= Alan Smith (physiotherapist) =

English physiotherapist (died 2023)

Alan Smith (1948/1949 – May 2023) was an English physiotherapist, who was the England national football team's full-time physiotherapist for eight years and Sheffield Wednesday's for eleven.

==Career==
Smith began his career as an apprentice footballer with his home town club, Middlesbrough, but a broken leg at just 17 years old meant that he had to retire. Determined to stay in the game, he trained as a physiotherapist, earning his first appointment at Rotherham United in 1972. After five years at Rotherham he moved on to Blackpool, where he stayed for six years. In 1983, he was appointed physiotherapist at Sheffield Wednesday, remaining with the club for eleven years, from the Football League Second Division to the Premier League and European competition. He first worked with the England national football team in 1986, and in 1994 Terry Venables appointed him as England's physiotherapist on a full-time basis, a post which he held for eight years, working under seven different managers. He also worked for Blackburn Rovers on a part-time basis.
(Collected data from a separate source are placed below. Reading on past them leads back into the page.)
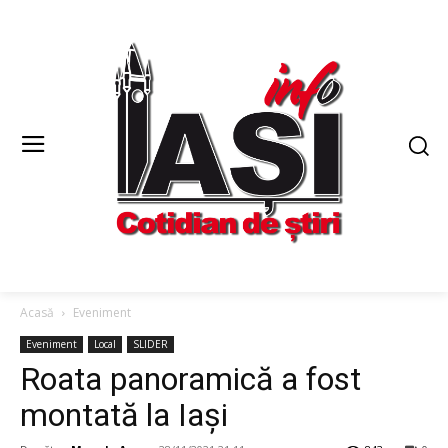
Acasă
Eveniment
Eveniment
Local
SLIDER
Roata panoramică a fost
montată la Iași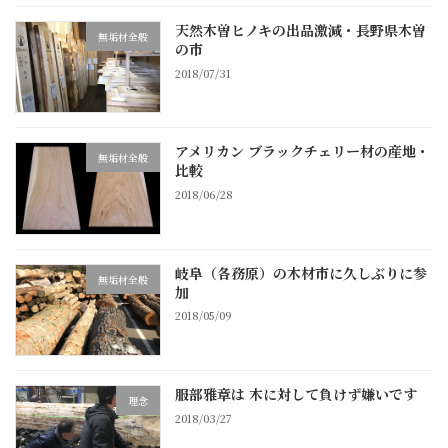
天然木曽ヒノキの出品激減・長野県木曽
無垢材全般
の市
2018/07/31
アメリカン ブラックチェリー材の産地・
無垢材全般
比較
2018/06/28
岐阜（各務原）の木材市に久しぶりに参
無垢材全般
加
2018/05/09
服部雅章は 木に対して負けず嫌いです
理念
2018/03/27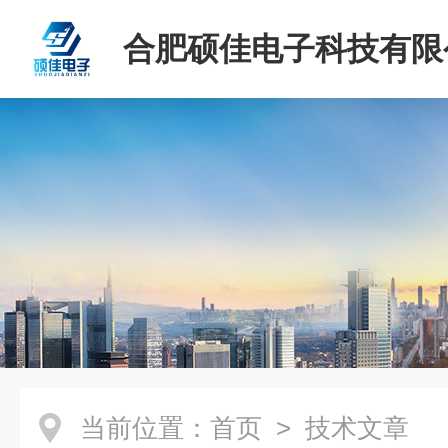
合肥硕佳电子科技有限
当前位置：
首页
> 技术文章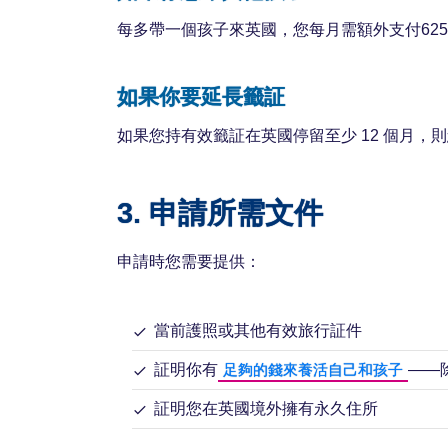
每多帶一個孩子來英國，您每月需額外支付62
如果你要延長籤証
如果您持有效籤証在英國停留至少 12 個月
3. 申請所需文件
申請時您需要提供：
當前護照或其他有效旅行証件
証明你有
——
足夠的錢來養活自己和孩子
証明您在英國境外擁有永久住所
He renewed his association with Sheffield Wednesday in 2009 in the role of part-time consultant physiotherapist.

Smith's son Paul, also a chartered physiotherapist, joined Sheffield Wednesday in April 2009.

Sir Bobby Robson, who first employed Smith for England, selected him as physio to the England team taking part in the 2009 charity match in aid of the Sir Bobby Robson Foundation.

On 28 May 2023, it was announced that Smith had died at the age of 74.